The Other White Meat Rebecca Hanna

Okay, so I have this friend Chris whom I would describe as an idealist. The fact that he's completely middle class really upsets him, but he has this plan which makes it al okay. He justifies his immediate ambitions, which are undeniably bourgeoisie—comfortable job, wife, kids—the whole bit, with this long-term plan to give it all up and live like a bum for a couple of years once he hits middle age. To me this has always been sort of laughable, but the significance of it is that Chris became sort of obsessed with this vagrant who lives in the area. He really just thought the guy was cool and wanted nothing more than to talk to him.

So, when Chris and I were walking back from La Pizzeria, a local Italian restaurant, with the remains of our meals, a familiar clean-shaven man wearing a v-neck sweater could be seen in the distance. Chris couldn't pass up this unparalleled opportunity to meet his hero. Well, that was fine with me, so we crossed the street and approached the guy with the offer of food. “Is ther any meat—sausage or anything?…I don't eat that.” Although a bit surprised that someone accepting handouts would have the luxury of being so particular, we ezplained that, since neither of us consumed meat, the food wasa free from flesh.

“That's a good idea—not eating meat. Did you know sausage and hot dogs aand that kind of stuff are made from humans? That's why it tastes so different from other meat—saltier.” We professed our ignorance on the proposed subject.

“Yeah, in every major U.S. city, there is a torture center where humans are taken to be made into these products. You know when you hear about people disappearing? That just means they've been taken to be tortured.

“I'm not a professional homeless guy, you know. I have a home in Virginia. But I can't get back there because I don't have enough money. See, I work for the government. I'm supposed to infiltrate this system of torture centers. But the government hasn't paid me so I'm stuck here.

“Anyway, I've got to go now. But, hey, if either of you kids is ever going to Viginia, I could use a ride. And tell all of your friends to stop eating hot dogs and sausage.” So, he hefted his garbage bag to his shoulder, waved goodbye, and strolled off down the street.

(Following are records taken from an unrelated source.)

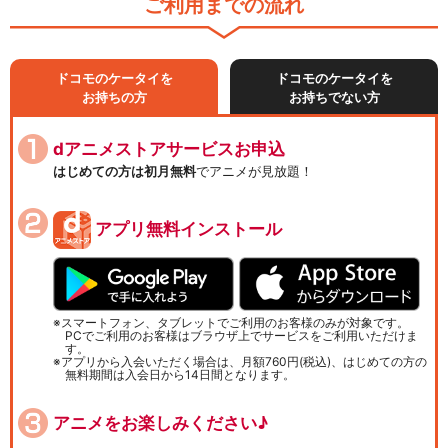
ご利用までの流れ
ドコモのケータイを
ドコモのケータイを
お持ちの方
お持ちでない方
dアニメストアサービスお申込
はじめての方は初月無料
でアニメが見放題！
アプリ無料インストール
スマートフォン、タブレットでご利用のお客様のみが対象です。
PCでご利用のお客様はブラウザ上でサービスをご利用いただけま
す。
アプリから入会いただく場合は、月額760円(税込)、はじめての方の
無料期間は入会日から14日間となります。
アニメをお楽しみください♪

Well, we saw the guy—Al was his name—around a couple more times that year, but he always crossed to the other side of the street to avoid us. It didn't really hurt our feelings much. We figured he was worried about having compromised the security of the infiltration job. We wanted to reassure him on that point, but we never really had the chance.

See, he was normally talking, and we didn't want to interrupt him. We figured he was wired as part of the infiltration scheme and was probably taking care of some pretty important business.

Anyway, I guess this was a pretty roundabout way to get to my point…it's probably not a good idea to eat any sausages or hot dogs.